### Page text:
== Segment start ==

Everyone seems to think they are radically reinventing something. The rest of the world agrees only if they grow big enough.
I worked at Aflac for over five years. They really are a very big insurance company with a genuinely different business model. But, part of why they grew so big is because of the daring Aflac duck marketing campaign. Having worked there, I am abundantly familiar with what a shocking choice that was.
I also know that, for example, the name Aflac is really an acronym for American Family Life Assurance Company. They originally were called American Family Life Insurance Company. Another company in another state had the same name. The two companies had to decide who got to keep it and who had to go to the enormous legal hassle of changing their name. Aflac lost "a gentleman's coin toss" and changed their name.
Then when they wanted to change their overly long name for marketing reasons, they ended up going with the acronym, because that did not require them to legally change their name in all fifty states. It is sort of like someone going by Bill instead of William.
The acronym would have been Aflic instead of Aflac had the company not lost a gentleman's coin toss years earlier. Aflac sounds like a duck quacking and inspired a marketing company to suggest the duck commercials. Aflic does not.
So, Aflac is as big as it is in part because of the company losing a gentleman's coin toss -- i.e. a twist of fate, beyond their control, not remotely planned -- not simply because their insurance plans are distinct and unusual. Most people don't even understand how their policies are radically different from most insurance policies.
I think the distinction you are trying to make is pretty arbitrary. Some companies manage to grow like they are sucking down ent draught and some don't. That mostly isn't because of setting a goal to be radically different or setting a goal to grow rapidly. Many companies would very much like to do both, but even YC does not know how to guarantee that outcome and even they sometimes pass on companies that turn out to be successful anyway.
If creating the next unicorn weren't akin to mysterious voodoo magic, there likely would not be nearly so much ink spilled on the subject.
I gave you 5 examples of growing companies that are not radically reinventing anything. I could give you a hundred more. Everybody here thinks they are radically reinventing something, because they have to say that. The great majority of new companies don't.
You might think the distinction is arbitrary, but that is because you are not doing the work. I have started both kinds of companies, and had reasonable success at both kind of companies. I have mentored people in both categories. The techniques involved are different.
You might think the distinction is arbitrary, but that is because you are not doing the work
Or perhaps you are just not explaining yourself well. Telling me why I think something is a lousy argument tactic, especially when the framing looks so personally dismissive.
Sorry. Let me rephrase it as a question. Have you started companies of both types? Having read the stuff you post here and elsewhere, I believe that not to be the case, but I'd be happy to be wrong.
Also, I don't get the feeling you're engaging with much of my argument or have much familiarity with the literature I'm referring to. So you're not the only person feeling dismissed here.
Framing it as a question doesn't really change the problem with it.
But, let's try to avoid getting bogged down here. Because there isn't any intent on my part to be dismissive of you.
Your last (previous) remark makes something clear to me that your earlier remarks did not. The personal put down of me was not related to that epiphany. Your remark would have been stronger without it.
As someone kindly said to me elsewhere on HN tonight: Communication is hard.
I was reacting to something in your framing of your first comment. I can't at the moment figure out how to put my finger on it. And it perhaps doesn't actually matter.

== Segment end ==

### Activity A:
Revise the discussion from "Framing it as" up to and including "stronger without it.", putting "stuck" in place of "bogged down".
### Activity B:
According to the discussion, what is Aflac's name an acronym for?

### Data supplied:
== Segment start ==

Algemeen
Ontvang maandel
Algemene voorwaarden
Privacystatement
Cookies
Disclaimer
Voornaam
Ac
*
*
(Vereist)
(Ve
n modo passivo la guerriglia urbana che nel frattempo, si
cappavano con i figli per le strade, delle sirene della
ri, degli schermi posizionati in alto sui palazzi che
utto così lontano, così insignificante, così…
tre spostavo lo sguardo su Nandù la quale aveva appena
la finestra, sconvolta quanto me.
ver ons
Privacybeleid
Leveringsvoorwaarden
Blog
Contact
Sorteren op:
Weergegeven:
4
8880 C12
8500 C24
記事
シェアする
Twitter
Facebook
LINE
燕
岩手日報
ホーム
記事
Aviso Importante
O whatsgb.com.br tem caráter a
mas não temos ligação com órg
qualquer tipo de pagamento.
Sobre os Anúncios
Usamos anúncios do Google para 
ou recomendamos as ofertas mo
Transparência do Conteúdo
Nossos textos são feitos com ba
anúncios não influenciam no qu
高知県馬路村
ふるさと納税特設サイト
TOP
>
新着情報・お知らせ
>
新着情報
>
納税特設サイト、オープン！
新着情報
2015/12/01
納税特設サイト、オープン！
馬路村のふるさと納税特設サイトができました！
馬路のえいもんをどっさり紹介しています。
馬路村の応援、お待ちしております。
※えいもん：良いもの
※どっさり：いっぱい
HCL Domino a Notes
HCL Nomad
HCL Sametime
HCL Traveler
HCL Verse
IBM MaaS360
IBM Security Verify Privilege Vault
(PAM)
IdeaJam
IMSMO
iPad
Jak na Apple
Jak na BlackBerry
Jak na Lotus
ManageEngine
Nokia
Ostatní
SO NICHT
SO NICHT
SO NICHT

== Segment end ==

### Answer section A:
Framing it as a question doesn't really change the problem with it.
But, let's try to avoid getting stuck here. Because there isn't any intent on my part to be dismissive of you.
Your last (previous) remark makes something clear to me that your earlier remarks did not. The personal put down of me was not related to that epiphany. Your remark would have been stronger without it.

### Answer section B:
American Family Life Assurance Company